:: EXTRACT TO READ
# Globe Killer color fruit jar



## mrbottles (Sep 3, 2011)

Bought a big collection today...  Buying another tomorrow...  Need to know what this one is.  Minty incredible light orange color.  ground lip 51 on bottom.

 Steven


----------



## jarhunter (Sep 4, 2011)

What, is this a test, looks like a orange amber globe without a lid with cold mold whittle, bail looks to have original paint, looks like it was hardly used, did i win.[8|]


----------



## mrbottles (Sep 4, 2011)

Winner winner chicken dinner...  YES you win.  Is it rare?  Valuable?

 Steven


----------



## JOETHECROW (Sep 4, 2011)

I don't know it's value but it looks real good.


----------



## mrbottles (Sep 4, 2011)

THAT is exactly what i thought Joe,

 Thanks,

 Steven


----------



## Bixel (Sep 4, 2011)

Pint, quart or half gallon?


----------



## mrbottles (Sep 4, 2011)

quart


----------



## junkyard jack (Sep 4, 2011)

Orange Amber books for $75-100 with the lid, but it's a fairly common amber jar & often sells for less. With Globes, the the more crude the glass, the better.


----------



## mrbottles (Sep 4, 2011)

Thanks Jack.


----------



## Picklejar (Sep 5, 2011)

Perfect jar for Halloween display! Great color. --Joe


----------



## jskirk (Sep 5, 2011)

I really like the globe jars, I have had 2 with the same color and mold number as that one. They tend to sell for about 40-60 with the matching lid.


----------



## junkyard jack (Sep 7, 2011)

Looks like it has some good glass character. Has some really nice whittle to it.


----------



## mrbottles (Sep 9, 2011)

Hi jack,

 It is a nice example.  

 Jskirk we will see what this one goes for...  Closes in a few days.  A lot of people watching it.  The bids seem to fall in line with your preauction estimate so far.

 Thanks,

 Steven


----------
::::
:: SUPPLIED MATERIAL
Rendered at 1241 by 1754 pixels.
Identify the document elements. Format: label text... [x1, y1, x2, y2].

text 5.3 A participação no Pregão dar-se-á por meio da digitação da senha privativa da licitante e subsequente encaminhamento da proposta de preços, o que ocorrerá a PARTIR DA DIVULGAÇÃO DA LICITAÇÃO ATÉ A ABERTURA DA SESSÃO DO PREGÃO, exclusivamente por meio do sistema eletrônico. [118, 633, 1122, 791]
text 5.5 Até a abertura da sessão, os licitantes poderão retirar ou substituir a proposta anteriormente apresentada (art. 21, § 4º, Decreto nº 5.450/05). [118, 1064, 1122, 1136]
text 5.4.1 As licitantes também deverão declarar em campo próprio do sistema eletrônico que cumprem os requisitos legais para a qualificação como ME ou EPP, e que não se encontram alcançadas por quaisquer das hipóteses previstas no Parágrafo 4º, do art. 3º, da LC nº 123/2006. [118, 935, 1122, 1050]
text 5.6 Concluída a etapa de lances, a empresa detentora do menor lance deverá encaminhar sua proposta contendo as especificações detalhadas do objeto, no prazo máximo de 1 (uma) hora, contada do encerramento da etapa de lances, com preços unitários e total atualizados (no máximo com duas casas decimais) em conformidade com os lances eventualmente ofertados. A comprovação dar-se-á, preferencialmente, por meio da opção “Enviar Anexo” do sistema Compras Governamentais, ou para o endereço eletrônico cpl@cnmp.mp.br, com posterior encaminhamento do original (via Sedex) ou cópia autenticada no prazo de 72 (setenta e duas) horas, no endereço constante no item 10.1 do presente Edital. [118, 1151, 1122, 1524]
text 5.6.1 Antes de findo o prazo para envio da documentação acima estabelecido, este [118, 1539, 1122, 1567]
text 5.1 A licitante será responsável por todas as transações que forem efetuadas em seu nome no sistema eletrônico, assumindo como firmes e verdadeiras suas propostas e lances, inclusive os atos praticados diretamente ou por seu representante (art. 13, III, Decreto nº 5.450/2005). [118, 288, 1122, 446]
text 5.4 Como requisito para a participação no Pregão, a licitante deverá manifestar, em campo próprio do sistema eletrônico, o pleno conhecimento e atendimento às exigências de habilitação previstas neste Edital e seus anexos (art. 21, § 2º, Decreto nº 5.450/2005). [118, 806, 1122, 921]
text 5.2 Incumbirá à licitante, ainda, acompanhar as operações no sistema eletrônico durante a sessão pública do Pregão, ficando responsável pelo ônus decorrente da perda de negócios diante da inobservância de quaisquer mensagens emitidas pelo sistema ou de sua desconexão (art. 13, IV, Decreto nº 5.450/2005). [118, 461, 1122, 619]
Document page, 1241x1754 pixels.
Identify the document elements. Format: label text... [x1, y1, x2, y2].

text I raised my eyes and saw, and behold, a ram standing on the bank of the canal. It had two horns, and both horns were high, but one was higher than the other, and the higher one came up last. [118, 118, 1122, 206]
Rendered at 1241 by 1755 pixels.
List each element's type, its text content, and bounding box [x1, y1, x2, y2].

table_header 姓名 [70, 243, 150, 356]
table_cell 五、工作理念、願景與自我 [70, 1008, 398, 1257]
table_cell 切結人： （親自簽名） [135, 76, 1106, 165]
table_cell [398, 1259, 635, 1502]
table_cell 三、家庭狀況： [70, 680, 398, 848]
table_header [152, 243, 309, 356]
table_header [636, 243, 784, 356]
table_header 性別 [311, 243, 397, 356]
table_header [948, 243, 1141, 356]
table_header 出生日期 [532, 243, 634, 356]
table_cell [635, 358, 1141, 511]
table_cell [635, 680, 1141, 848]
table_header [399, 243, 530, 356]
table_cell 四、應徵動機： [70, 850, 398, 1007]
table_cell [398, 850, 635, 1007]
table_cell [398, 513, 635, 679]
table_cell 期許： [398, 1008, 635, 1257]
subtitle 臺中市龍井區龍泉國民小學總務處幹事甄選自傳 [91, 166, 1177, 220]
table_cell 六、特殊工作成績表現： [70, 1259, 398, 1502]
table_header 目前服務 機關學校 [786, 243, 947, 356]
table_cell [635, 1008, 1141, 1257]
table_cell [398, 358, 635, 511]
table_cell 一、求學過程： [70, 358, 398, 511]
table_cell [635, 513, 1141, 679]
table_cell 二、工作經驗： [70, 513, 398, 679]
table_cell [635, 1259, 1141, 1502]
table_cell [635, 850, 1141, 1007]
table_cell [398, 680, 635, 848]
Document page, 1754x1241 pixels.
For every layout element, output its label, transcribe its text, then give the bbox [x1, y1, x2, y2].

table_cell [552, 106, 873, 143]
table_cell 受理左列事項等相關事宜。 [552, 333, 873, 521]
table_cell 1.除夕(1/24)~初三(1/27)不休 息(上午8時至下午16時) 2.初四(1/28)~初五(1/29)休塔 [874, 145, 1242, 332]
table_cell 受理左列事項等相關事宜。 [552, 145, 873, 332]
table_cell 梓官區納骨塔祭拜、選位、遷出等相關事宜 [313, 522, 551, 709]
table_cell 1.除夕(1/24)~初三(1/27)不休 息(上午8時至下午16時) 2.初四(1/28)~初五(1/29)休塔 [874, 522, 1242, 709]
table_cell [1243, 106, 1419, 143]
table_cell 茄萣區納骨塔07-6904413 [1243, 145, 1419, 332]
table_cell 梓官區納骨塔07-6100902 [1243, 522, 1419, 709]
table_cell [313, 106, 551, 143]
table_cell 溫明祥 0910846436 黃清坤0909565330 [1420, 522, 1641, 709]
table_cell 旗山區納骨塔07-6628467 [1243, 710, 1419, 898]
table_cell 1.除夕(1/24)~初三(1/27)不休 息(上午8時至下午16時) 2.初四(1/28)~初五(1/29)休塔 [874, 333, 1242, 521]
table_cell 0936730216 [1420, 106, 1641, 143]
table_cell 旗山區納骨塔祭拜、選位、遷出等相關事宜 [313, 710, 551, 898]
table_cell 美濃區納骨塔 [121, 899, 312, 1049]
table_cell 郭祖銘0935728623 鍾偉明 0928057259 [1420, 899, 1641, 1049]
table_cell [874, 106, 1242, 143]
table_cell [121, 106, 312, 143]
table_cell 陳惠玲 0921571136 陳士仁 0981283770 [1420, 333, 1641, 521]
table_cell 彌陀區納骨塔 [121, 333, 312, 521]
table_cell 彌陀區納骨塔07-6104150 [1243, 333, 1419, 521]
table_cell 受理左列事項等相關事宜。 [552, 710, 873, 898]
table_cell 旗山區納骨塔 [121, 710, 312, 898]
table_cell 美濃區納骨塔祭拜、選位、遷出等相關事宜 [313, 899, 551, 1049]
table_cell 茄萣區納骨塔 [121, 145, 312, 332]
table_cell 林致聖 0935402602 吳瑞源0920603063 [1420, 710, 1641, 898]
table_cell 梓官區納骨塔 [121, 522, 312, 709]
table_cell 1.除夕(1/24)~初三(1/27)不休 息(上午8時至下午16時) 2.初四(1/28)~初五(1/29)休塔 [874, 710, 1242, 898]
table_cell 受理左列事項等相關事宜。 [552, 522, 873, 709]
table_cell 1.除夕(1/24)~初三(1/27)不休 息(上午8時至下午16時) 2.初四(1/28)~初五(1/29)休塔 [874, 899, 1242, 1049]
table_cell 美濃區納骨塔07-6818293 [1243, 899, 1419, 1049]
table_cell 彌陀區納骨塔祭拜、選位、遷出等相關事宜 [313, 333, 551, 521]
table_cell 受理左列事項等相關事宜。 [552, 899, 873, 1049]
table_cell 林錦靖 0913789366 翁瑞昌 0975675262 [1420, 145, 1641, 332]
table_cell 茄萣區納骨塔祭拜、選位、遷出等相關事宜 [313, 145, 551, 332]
::::
### SET EXERCISE
In the forum thread about the orange amber Globe jar, what price range does junkyard jack say the jar books for with the lid?

### SOLUTION TO THE EXERCISE
$75-100